1 ¾ cup all-purpose flour
½ cup cocoa
1 teaspoon baking soda
1 teaspoon salt
⅞ cup of oil (try using canola)
¾ cup sugar
¾ cup packed light brown sugar
1 teaspoon mint flavoring
4 tablespoons of cornstarch mixed with 4 tablespoons of water
2 cups of non-dairy dark chocolate chunks or chips

1.  Combine flour, cocoa, baking soda and salt in a small bowl.

2.  Beat oil, granulated sugar, brown sugar, and mint in large mixer bowl using a whisk.

3.  Add the cornstarch and beat with the whisk some more.

4.  Gradually stir in the flour mixture.

5.  Stir in chocolate chips.

6.  Drop by rounded tablespoons onto ungreased baking sheets.

7.  Bake in preheated 375 degree F oven  (190 degrees C, or gas mark 5) for 9 -11 minutes or until firm.
8.  Let them cool on the cookie sheet for 2 minutes.

9.  Remove and cool completely on wire racks.

Nutrition information (for one cookie):
Calories: 135; Fat: 7 g; Cholesterol: 0 g; Carbohydrates: 18 g; Fiber: 1 g; Protein: 1 g

Alf Hana!!!

Chocolate Chip Brownie Surprise

We’re always searching for the perfect brownie recipe – one that is moist enough for me and “cakey” enough for Mary; one that is nutritious but satisfies that sweet tooth of mine…

Well, here’s our latest endeavor in the brownie escapade.  It has a quite unexpected secret ingredient that added the moisture I was looking for.  The final verdict is still up in the air, but all of our kind taste testers (you know who you are!) really seemed to enjoy it!


  • 1 cup flour
  • 3/4 cup whole wheat flour
  • 1/3 cup cocoa
  • 1/2 teaspoon baking soda
  • 1/2 teaspoon salt
  • 3 cups shredded zucchini (that’s about 4 zucchini)
  • 2 tablespoons of cornstarch mixed with 2 tablespoons of water
  • 3/4 cup sugar
  • 3/4 cup brown sugar
  • 1/2 cup nondairy milk (we used soy)
  • 1/2 tablespoon lemon juice
  • 1/2 cup canola oil
  • 1 teaspoon vanilla
  • 1 cup vegan chocolate chips


1.  Preheat oven to 350 degrees F (180 degrees C or gas mark 4).

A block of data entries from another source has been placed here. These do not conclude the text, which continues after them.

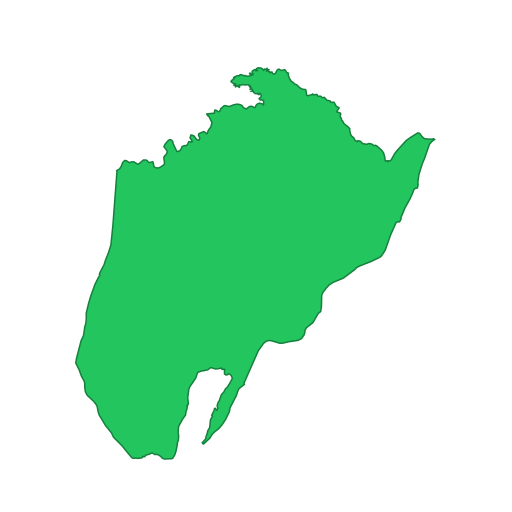 outline of Kampong Leaeng, Kâmpóng Chhnang, Cambodia, rotated 260°
{"feature_id": "14789045B82078343775741", "entity_name": "Kampong Leaeng", "entity_type": "district", "adm_level": 2, "iso_a3": "KHM", "parent_name": "Cambodia", "parent_adm1": "Kâmpóng Chhnang", "projection": "mercator", "projection_center": [104.747, 12.405], "detail": "fine", "context": "isolated", "style": "filled", "palette": "green", "viewbox_px": 512, "rotation_deg": 260, "n_neighbors": 0, "source": "geoboundaries", "source_scale": "gbopen_adm2", "svg_char_len": 6094}
<svg xmlns="http://www.w3.org/2000/svg" viewBox="0 0 512 512"><g transform="rotate(260 256 256)"><path d="M190.0,310.0L194.6,311.6L204.6,313.6L206.8,314.3L208.7,315.8L212.0,319.4L214.8,323.0L216.6,327.3L219.1,338.3L224.8,349.6L226.4,352.3L227.0,352.5L228.4,357.4L230.8,369.1L233.1,377.3L233.9,379.1L237.3,382.5L239.7,384.5L253.2,392.1L263.9,399.3L264.8,400.1L265.0,402.1L264.7,403.3L266.6,404.8L267.3,405.3L268.8,405.5L277.5,411.1L285.8,417.8L291.1,421.4L294.0,423.0L294.9,424.4L295.0,426.8L298.3,428.1L300.2,428.1L308.0,430.6L317.8,435.7L323.3,439.2L335.9,446.2L338.1,448.9L339.8,452.1L340.7,451.1L340.5,449.8L341.0,447.0L341.9,443.4L342.7,441.8L345.0,440.1L347.6,438.9L348.7,438.0L349.1,436.6L345.9,428.7L343.6,423.9L335.0,412.8L332.5,410.1L327.0,405.7L326.0,402.6L326.9,402.6L327.1,400.0L328.2,399.8L330.7,400.0L335.5,399.5L338.5,398.0L343.4,394.1L344.3,392.8L344.2,391.3L345.9,389.8L347.0,387.4L347.2,386.0L346.7,384.9L347.8,381.4L348.5,380.3L350.6,379.0L351.1,378.3L351.9,376.5L351.0,375.3L353.0,373.5L355.4,372.8L357.7,370.9L359.5,370.3L362.6,370.1L365.2,370.4L367.8,368.6L370.4,366.1L372.5,365.1L373.5,365.0L375.1,363.8L376.6,364.0L378.7,363.0L381.0,364.1L382.0,364.0L384.0,360.6L384.8,361.0L387.1,363.4L387.8,363.5L388.6,362.0L389.6,361.0L393.8,359.6L394.1,358.7L394.0,357.4L394.7,356.4L396.0,355.7L396.9,353.0L400.3,350.9L400.4,348.8L402.1,347.5L402.7,344.6L403.4,344.3L404.2,344.3L404.6,343.7L404.7,340.4L405.7,340.0L405.1,338.3L404.9,334.5L405.6,333.8L410.7,334.0L411.4,333.5L412.1,331.0L412.9,329.7L414.5,328.0L417.5,325.9L418.8,323.7L420.2,323.0L421.8,321.2L425.2,319.7L428.7,319.2L430.4,319.7L431.4,318.1L434.1,317.0L434.6,316.4L434.2,313.9L435.1,312.0L436.0,311.2L435.8,309.6L434.1,308.0L432.6,307.0L432.1,305.8L432.4,304.4L433.2,303.9L434.4,303.7L434.5,303.1L434.0,301.8L434.3,301.3L435.1,301.5L436.3,298.7L436.9,299.0L436.5,300.2L437.2,301.0L437.7,299.8L438.9,299.4L438.0,297.9L438.6,296.9L437.6,295.8L439.3,294.8L440.2,293.6L441.0,290.9L440.5,289.2L439.0,289.1L438.4,289.4L438.4,288.1L439.7,287.8L439.9,287.3L438.8,284.5L437.9,284.1L435.1,284.6L435.0,283.9L437.2,281.9L436.7,281.4L434.6,282.5L434.4,281.1L434.6,278.1L435.6,276.9L435.6,275.4L436.8,273.7L437.3,272.4L437.2,271.6L436.5,271.0L436.8,269.1L436.2,266.2L435.4,266.1L435.6,265.1L434.4,265.2L434.1,264.1L433.2,263.0L433.2,262.4L432.1,261.7L431.6,261.9L429.6,264.1L429.1,265.6L428.5,265.4L428.7,264.5L428.1,264.0L427.5,266.1L426.8,265.1L426.2,265.2L426.7,267.6L425.7,268.0L425.0,268.9L425.4,269.3L427.3,269.3L427.0,270.5L426.9,273.5L426.3,274.8L426.1,278.0L425.8,278.5L425.0,278.6L424.5,279.1L424.7,279.6L424.2,280.1L423.6,279.9L423.6,279.3L423.1,279.4L422.7,280.4L422.1,280.2L421.3,279.1L420.9,279.4L421.4,280.5L420.2,281.6L419.7,281.6L419.0,280.2L418.6,281.8L417.3,282.3L416.1,283.4L415.6,285.2L415.8,286.4L415.4,286.7L414.8,286.4L414.4,286.9L415.5,287.9L414.4,288.8L413.0,289.0L411.5,288.4L410.9,286.7L410.2,286.4L408.8,287.4L408.8,288.7L407.7,290.4L404.3,290.0L403.6,289.4L404.6,288.8L405.9,286.0L405.5,283.8L404.5,282.4L402.5,280.9L402.4,280.2L404.3,277.6L404.4,276.5L404.1,274.9L402.5,272.0L404.0,269.6L406.9,268.1L408.4,265.4L408.9,263.2L408.7,261.5L408.9,260.9L407.9,255.8L408.5,253.7L409.4,252.2L409.5,250.7L407.2,246.8L405.6,246.1L404.7,245.0L404.8,243.7L406.5,242.0L406.9,241.1L406.3,240.5L403.9,239.8L404.5,232.4L403.6,232.2L403.0,232.9L402.4,233.0L402.3,233.5L400.8,234.1L395.1,235.8L390.9,233.9L388.1,230.9L385.1,229.2L385.1,228.5L387.1,226.9L387.6,226.0L386.4,220.9L384.7,220.3L381.8,221.2L380.2,220.3L380.5,218.3L383.1,216.6L384.5,216.2L385.7,214.8L386.5,213.2L386.2,212.7L383.7,211.6L379.9,213.1L379.3,212.6L380.3,209.7L378.0,208.1L376.9,206.8L377.1,204.5L376.7,202.3L374.1,200.6L373.1,199.4L372.6,197.9L372.7,196.2L381.1,193.9L383.1,193.9L384.7,193.0L385.4,192.0L385.6,191.1L384.8,189.4L381.8,185.8L379.6,184.3L376.8,185.8L374.7,186.7L373.8,186.6L371.9,185.4L369.7,182.6L368.8,182.3L363.1,182.0L361.9,181.2L360.2,177.5L359.7,175.7L360.0,173.2L360.7,172.1L361.3,171.3L362.3,171.0L366.3,170.9L366.8,170.6L366.5,167.6L366.7,167.1L367.1,166.4L369.0,165.3L369.6,164.3L370.1,161.9L366.8,156.0L367.2,155.1L370.0,152.0L370.3,149.4L370.0,147.3L372.2,145.1L372.9,143.4L371.9,141.8L370.7,140.6L367.8,138.9L365.4,136.7L364.4,133.8L362.8,133.6L311.1,120.4L292.3,115.1L284.5,111.1L278.3,107.2L273.7,104.8L267.0,99.6L264.9,98.5L263.6,98.7L262.6,97.3L256.0,92.5L245.8,86.6L238.2,82.8L229.2,78.9L223.9,78.0L219.7,76.9L215.5,74.9L208.6,72.7L206.8,71.8L203.1,69.1L186.9,61.7L182.0,59.9L174.0,62.2L168.0,63.2L162.8,65.0L160.6,65.2L155.8,64.5L151.9,64.4L149.2,65.2L147.8,65.8L140.9,71.0L137.0,73.0L135.6,73.4L129.8,73.5L126.5,74.0L114.9,78.5L106.8,83.0L102.3,84.2L93.0,90.7L79.2,98.5L78.3,99.5L78.1,100.3L77.8,102.7L77.2,104.5L77.0,108.2L77.4,109.3L78.3,109.6L77.7,111.6L79.0,112.8L79.3,116.4L80.0,118.6L79.9,119.9L78.1,121.8L77.7,124.3L76.8,125.7L75.0,127.5L73.3,128.5L72.0,130.3L71.0,138.0L71.3,138.9L74.4,141.6L78.1,143.5L83.5,145.6L86.0,146.2L87.8,147.5L92.5,148.6L95.9,148.7L101.6,150.2L108.2,155.5L111.6,159.0L114.8,160.0L117.5,161.5L120.2,162.4L120.6,162.0L121.6,163.4L122.4,163.8L128.1,164.1L136.4,166.7L138.6,168.0L145.2,174.5L147.1,176.0L150.9,177.9L151.6,178.9L152.3,183.2L152.1,184.4L152.3,188.8L154.0,192.1L151.7,196.6L151.5,202.7L150.6,202.6L150.0,203.7L150.2,204.8L149.6,205.6L148.5,205.0L145.3,204.5L144.2,205.5L143.9,206.9L144.7,208.6L144.3,209.4L142.7,210.8L139.7,211.5L135.5,208.3L131.3,204.5L130.8,203.1L127.8,200.8L125.3,197.7L119.7,194.6L118.5,193.3L115.3,191.7L112.7,191.9L111.3,191.0L111.1,190.3L113.1,189.4L113.0,188.6L111.9,188.4L106.8,184.7L105.8,185.3L102.6,182.7L95.1,180.6L92.2,178.1L89.4,177.0L87.0,175.5L84.7,174.7L81.4,170.6L80.3,171.2L80.0,171.8L84.6,178.9L88.0,181.9L90.0,184.8L92.5,189.5L95.8,193.4L100.1,197.5L107.2,202.7L111.0,204.1L121.9,212.4L126.4,214.8L128.4,216.3L131.5,222.2L133.0,222.2L162.4,241.9L168.7,248.3L170.4,251.6L170.5,254.5L169.6,257.0L165.9,264.4L165.5,267.7L165.9,272.6L165.6,282.3L166.3,285.3L166.9,286.6L170.0,289.7L172.2,290.8L174.3,291.4L176.6,293.2L180.5,300.5L187.9,306.7L189.0,307.9L190.0,310.0Z" fill="#22c55e" stroke="#15803d" stroke-width="1.5"/></g></svg>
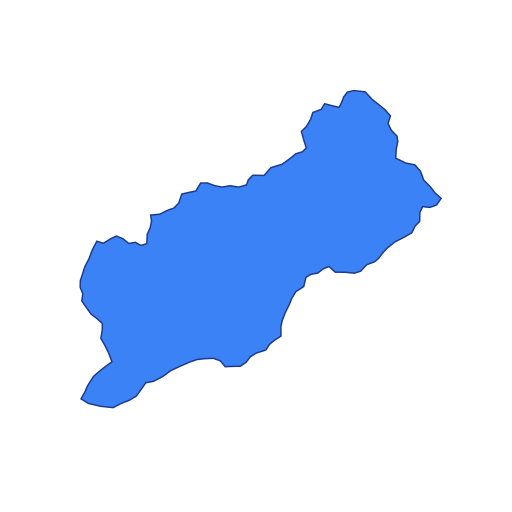 Ibiam, Santa Catarina, Brazil (Natural Earth projection), rotated 286°
{"feature_id": "56859067B57990833379238", "entity_name": "Ibiam", "entity_type": "district", "adm_level": 2, "iso_a3": "BRA", "parent_name": "Brazil", "parent_adm1": "Santa Catarina", "projection": "natural_earth1", "projection_center": [-51.214, -27.212], "detail": "fine", "context": "isolated", "style": "filled", "palette": "blue", "viewbox_px": 512, "rotation_deg": 286, "n_neighbors": 0, "source": "geoboundaries", "source_scale": "gbopen_adm2", "svg_char_len": 1929}
<svg xmlns="http://www.w3.org/2000/svg" viewBox="0 0 512 512"><g transform="rotate(286 256 256)"><path d="M443.9,315.7L441.9,304.2L438.7,298.6L432.9,296.4L427.3,296.0L421.8,294.9L421.4,286.4L421.3,280.1L414.8,278.2L409.7,271.1L402.4,270.8L394.2,268.7L388.3,265.3L380.4,270.1L373.7,274.6L368.9,271.8L365.2,266.0L360.6,263.0L351.4,255.8L345.1,246.0L335.7,241.6L332.7,230.6L327.1,227.6L321.8,227.3L317.4,220.4L316.5,211.9L312.9,204.5L312.2,196.9L312.8,189.1L310.9,182.7L301.8,180.2L298.7,174.1L295.1,167.6L285.5,167.1L279.5,163.9L275.1,157.8L269.7,152.0L266.3,143.5L260.9,145.9L254.4,146.5L246.8,145.5L237.8,147.6L234.4,142.4L235.9,136.3L233.0,130.2L235.9,123.5L236.7,116.3L232.8,111.8L226.2,105.8L226.3,98.9L216.3,96.9L208.0,96.3L198.3,94.4L189.6,94.2L184.0,93.9L177.5,95.6L171.8,100.0L164.8,100.9L159.5,107.4L154.6,113.6L152.2,120.0L148.8,126.9L142.5,128.6L134.0,129.6L128.4,135.4L122.5,140.8L114.6,146.7L108.4,141.8L102.5,137.6L95.5,133.0L85.3,130.0L77.9,128.9L70.4,127.2L68.1,135.7L68.7,148.0L70.9,160.5L77.1,167.0L82.5,174.1L88.3,179.5L97.1,182.7L103.8,185.0L107.2,191.9L114.6,199.7L122.5,205.8L129.9,214.3L135.8,221.5L140.3,228.0L143.2,235.1L145.9,243.2L145.4,250.6L141.1,256.9L143.7,264.7L145.6,271.2L151.1,275.8L157.5,278.3L162.5,282.7L168.5,291.5L174.5,293.2L180.1,296.9L185.9,302.1L194.9,299.4L200.8,299.0L209.4,299.7L218.6,301.4L225.1,302.1L232.7,304.1L239.8,310.3L249.2,309.9L253.6,314.0L256.6,320.1L261.8,323.8L266.0,329.0L262.3,336.6L264.9,346.0L266.6,355.3L270.2,360.7L278.1,364.8L283.2,371.6L287.7,374.6L293.1,376.6L299.6,379.8L308.0,385.8L314.8,393.1L321.3,399.4L328.6,400.7L334.5,403.8L342.9,401.5L349.4,402.6L350.6,409.6L354.8,415.5L362.4,418.1L366.0,410.7L370.8,404.2L375.1,396.4L382.9,390.7L387.4,383.5L386.6,374.2L388.6,363.3L397.1,361.4L405.0,360.7L410.0,358.6L414.2,351.4L419.8,346.4L427.7,346.6L432.2,339.6L435.4,332.1L438.5,324.5L443.9,315.7Z" fill="#3b82f6" stroke="#1e3a8a" stroke-width="1.5"/></g></svg>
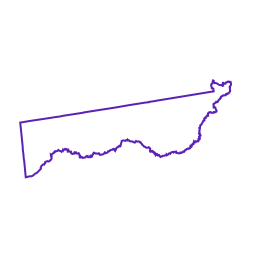 outline of Poptún, Petén, Guatemala, rotated 171°
{"feature_id": "79465075B98225728966625", "entity_name": "Poptún", "entity_type": "district", "adm_level": 2, "iso_a3": "GTM", "parent_name": "Guatemala", "parent_adm1": "Petén", "projection": "robinson", "projection_center": [-89.691, 16.335], "detail": "fine", "context": "isolated", "style": "outline", "palette": "violet", "viewbox_px": 256, "rotation_deg": 171, "n_neighbors": 0, "source": "geoboundaries", "source_scale": "gbopen_adm2", "svg_char_len": 5793}
<svg xmlns="http://www.w3.org/2000/svg" viewBox="0 0 256 256"><g transform="rotate(171 128 128)"><path d="M108.8,101.0L108.7,101.2L108.3,101.5L107.6,101.1L107.2,101.4L106.8,100.9L106.8,100.7L106.4,100.4L106.8,100.1L106.2,99.7L106.1,99.2L105.4,99.0L105.5,98.7L105.9,98.6L105.6,98.1L105.4,98.2L105.1,98.6L104.9,98.5L104.9,97.4L104.4,98.0L104.2,98.0L104.0,97.8L104.3,97.3L103.9,97.0L103.6,97.3L103.4,96.9L103.3,97.0L103.2,96.4L102.4,96.2L102.1,96.6L101.5,96.5L101.3,96.1L101.5,95.6L100.4,94.3L99.9,94.7L98.7,94.6L98.5,95.0L97.9,95.1L96.5,94.9L95.6,95.3L94.4,94.9L94.0,96.0L93.4,95.3L93.0,95.2L91.6,96.3L91.0,96.4L90.4,95.9L90.2,96.1L90.5,96.6L89.6,96.7L89.2,97.1L88.5,97.3L87.6,97.3L87.0,96.7L86.6,97.2L86.0,97.0L85.5,97.3L84.7,97.0L84.3,97.1L84.3,95.9L83.9,95.8L83.7,96.1L81.5,94.8L80.2,95.1L80.1,95.6L79.4,95.6L79.2,95.1L77.9,95.4L77.4,95.6L77.2,96.1L76.9,96.2L76.9,95.8L76.2,95.7L74.7,97.5L73.9,97.4L73.3,98.0L73.0,97.9L72.0,98.4L71.5,98.0L70.9,98.3L70.5,98.1L70.0,98.2L69.5,99.6L69.0,99.5L69.2,100.3L69.0,100.9L68.5,100.9L67.9,100.1L67.5,100.7L67.8,101.0L67.7,101.2L67.1,101.6L66.9,102.0L65.9,101.9L65.9,102.7L65.5,103.1L65.2,103.8L65.1,103.4L64.6,103.2L64.3,103.9L64.2,104.0L63.8,103.4L63.6,103.4L62.9,104.2L62.5,103.9L61.7,104.2L60.9,103.8L60.7,104.0L60.8,104.3L60.2,104.5L60.3,105.9L60.0,106.0L59.6,105.5L58.9,105.9L59.0,106.3L59.5,106.1L59.4,106.8L58.6,107.0L58.7,107.4L58.9,107.3L59.1,107.5L58.9,107.7L59.1,108.4L58.8,108.5L58.8,108.1L58.6,108.1L58.4,108.5L58.5,109.0L58.3,109.3L58.0,109.6L57.6,109.5L57.7,110.3L58.1,110.2L58.5,110.6L58.3,111.0L58.7,111.7L58.0,112.5L58.1,113.4L57.8,113.9L58.0,114.3L57.3,115.4L57.6,116.7L57.2,116.7L57.1,116.2L56.1,119.5L55.0,119.8L54.7,120.2L54.5,120.9L53.3,121.9L52.9,122.9L52.3,123.5L51.9,123.4L51.3,123.5L51.1,124.2L51.3,124.7L51.2,125.3L50.9,125.8L50.5,126.1L49.6,125.8L49.0,127.1L48.0,127.3L47.5,128.4L47.2,128.5L46.9,128.2L46.7,130.0L45.9,130.1L45.6,130.6L45.4,130.8L44.8,130.6L44.4,130.9L43.9,130.8L43.6,130.2L42.7,129.8L41.5,129.9L41.0,129.6L40.6,129.9L40.8,130.3L40.7,130.4L39.2,129.9L38.1,130.4L38.2,130.7L37.8,131.5L38.2,131.9L38.6,134.7L39.0,134.9L40.1,134.8L40.0,135.7L40.2,136.3L39.8,136.8L39.7,137.7L39.9,138.1L39.7,138.5L38.5,138.8L38.2,139.1L37.5,139.2L37.3,139.5L36.5,139.6L36.5,140.1L35.8,139.9L35.7,139.6L35.4,139.6L35.0,140.4L34.5,140.7L34.3,141.3L33.4,142.0L32.7,142.1L32.4,142.8L31.8,143.0L31.7,143.7L31.3,144.3L30.9,144.3L30.3,144.8L29.7,144.7L29.0,145.4L28.6,145.2L27.9,145.2L26.6,145.0L26.1,146.1L25.5,146.2L25.0,145.8L24.6,145.9L24.4,146.5L23.8,146.3L22.4,147.1L21.8,148.2L21.4,148.3L21.2,150.2L21.3,150.9L21.0,151.5L20.9,152.2L21.2,152.4L21.1,152.9L20.2,153.6L19.5,154.6L19.3,155.7L19.5,157.5L20.2,157.5L20.5,157.8L21.0,157.5L21.9,158.3L23.0,157.7L23.9,157.8L24.7,156.6L25.3,156.4L26.9,157.8L27.3,157.8L27.5,157.3L27.4,154.9L28.0,154.8L28.5,155.8L29.5,155.7L31.0,156.2L33.0,157.9L34.0,158.6L34.7,158.8L35.4,158.7L36.0,159.9L35.9,161.1L36.5,161.7L36.8,161.3L36.8,160.8L37.2,160.5L37.4,159.1L37.8,158.7L38.6,158.5L39.2,157.3L39.2,156.3L39.0,156.0L39.1,154.3L38.9,154.1L38.2,154.1L37.6,153.5L37.5,153.1L37.8,151.9L37.6,151.4L37.6,150.8L95.4,150.5L97.0,150.4L103.3,150.5L103.5,150.2L107.1,150.4L124.7,150.4L136.8,150.2L169.3,150.3L169.6,150.1L190.4,150.2L193.7,150.0L199.9,150.2L201.9,150.1L223.6,150.3L233.6,150.2L234.9,126.6L235.3,123.1L235.4,118.3L235.7,115.0L235.7,111.6L236.7,95.3L232.5,95.7L230.9,95.4L229.2,95.9L226.6,97.6L225.4,97.7L220.6,101.2L220.4,101.5L220.5,102.4L220.0,103.0L219.7,103.7L219.4,104.1L218.8,104.4L217.8,105.2L217.0,105.4L216.5,105.0L215.7,106.0L215.3,106.1L215.2,107.3L213.4,107.8L212.8,107.9L212.4,107.5L211.5,107.3L210.9,107.7L210.3,107.9L210.2,108.2L209.6,108.3L208.8,109.0L208.2,109.8L208.2,110.6L208.3,110.9L207.9,111.8L208.5,112.6L208.4,113.6L208.1,113.2L207.7,113.1L206.8,114.4L205.9,114.6L205.4,115.2L205.0,115.0L204.6,115.2L204.5,115.7L203.7,115.9L203.5,116.5L202.6,116.2L201.4,116.4L200.2,117.2L199.6,116.4L197.8,115.5L197.4,114.9L196.6,115.5L196.1,115.3L195.5,116.8L195.0,116.2L193.5,117.2L192.9,116.5L192.3,116.8L191.8,116.0L190.7,116.2L190.4,116.1L190.4,115.7L191.2,114.5L191.2,114.1L189.6,114.2L188.9,113.4L188.0,113.5L188.0,111.9L187.6,111.4L186.7,111.0L186.1,111.1L185.8,111.4L185.0,111.1L184.6,111.2L184.5,112.4L184.3,112.5L183.8,112.2L183.1,112.0L183.2,111.4L183.1,111.0L182.2,110.6L180.7,110.9L180.2,109.8L180.3,108.7L180.2,108.1L179.6,108.0L179.6,107.1L180.1,107.0L180.2,106.6L179.7,106.6L179.3,106.2L178.9,106.1L178.1,106.6L177.2,105.5L175.9,105.7L174.9,105.5L174.0,106.2L173.7,106.6L173.4,106.7L173.0,106.3L172.3,106.6L172.3,105.8L172.1,105.4L169.2,105.0L169.0,105.4L169.5,106.1L169.5,106.5L169.2,106.6L168.7,105.6L168.0,105.5L167.8,106.5L166.6,107.4L166.5,108.1L166.0,108.4L165.7,109.0L165.4,109.0L164.0,107.8L162.9,107.8L162.3,107.4L161.3,107.2L160.7,107.6L160.4,107.3L160.0,105.9L159.0,105.7L158.3,105.9L157.2,105.8L155.5,106.6L154.7,107.6L154.3,107.4L154.1,106.6L152.1,107.0L151.8,107.3L151.4,108.0L151.1,108.2L150.5,108.1L150.4,107.9L149.9,108.0L149.4,108.7L147.5,109.1L146.5,109.0L146.0,109.6L145.3,109.7L144.6,108.1L144.2,108.6L143.7,108.4L143.7,108.1L143.3,108.6L143.3,109.3L141.8,110.6L141.1,110.5L139.8,111.6L139.2,111.6L138.9,111.0L138.5,111.0L138.2,111.3L138.1,112.4L137.4,113.2L137.2,113.9L136.3,115.6L136.3,116.1L135.4,116.4L134.3,116.4L132.4,115.7L131.9,116.2L131.2,116.1L130.4,116.7L130.1,115.7L129.1,115.8L128.7,115.4L128.4,114.7L127.0,114.2L125.5,114.0L125.0,113.2L124.3,113.0L123.6,112.5L123.2,112.6L122.5,113.6L122.1,113.9L121.3,113.2L119.4,113.1L119.0,112.8L118.6,112.0L117.9,112.0L117.6,111.8L117.4,110.8L116.7,109.9L116.6,109.0L115.6,108.3L114.9,106.9L114.0,106.7L113.2,105.7L111.4,105.4L110.7,105.8L110.1,105.4L110.1,105.1L109.3,104.2L109.4,103.2L109.9,102.5L109.8,101.2L109.6,101.0L108.8,101.0Z" fill="none" stroke="#5b21b6" stroke-width="2"/></g></svg>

2.  Prepare a large 9 x 13 inch pan (23 x 33 cm) by oiling it.

3.  Combine flour, whole wheat flour, cocoa, baking soda and salt in a large bowl.  

4.  Shred the zucchini.

5.  Make the vegan “egg” by mixing the 2 tablespoons of cornstarch and the 2 tablespoons of water. Set aside.

6.  Make the vegan “yogurt”.  Put the 1/2 cup of nondairy milk (soy milk) in a bowl.  Remove 1 /2 tablespoon.  Add 1/2 tablespoon of lemon juice.  Stir well.  Set aside.

7.  In a second large bowl, mix the cornstarch mixture, sugar, brown sugar, soy milk mixture, oil and vanilla.  Stir in the shredded zucchini.  Mix well.

8.  Spread the mixture into the oiled pan.  Top with chocolate chips.

9.  Bake for 35 to 40 minutes.  When a toothpick inserted into the center comes out clean, they’re ready!

Calories: 168, Fat: 7 g, Carbohydrates: 27 g, Fiber: 2 g, Protein: 2 g

This recipe has been ‘veganized’ from the recipe “Zucchini Brownies” by Julie Swartzentruber and Mary Keith in the cookbook, Simply in Season.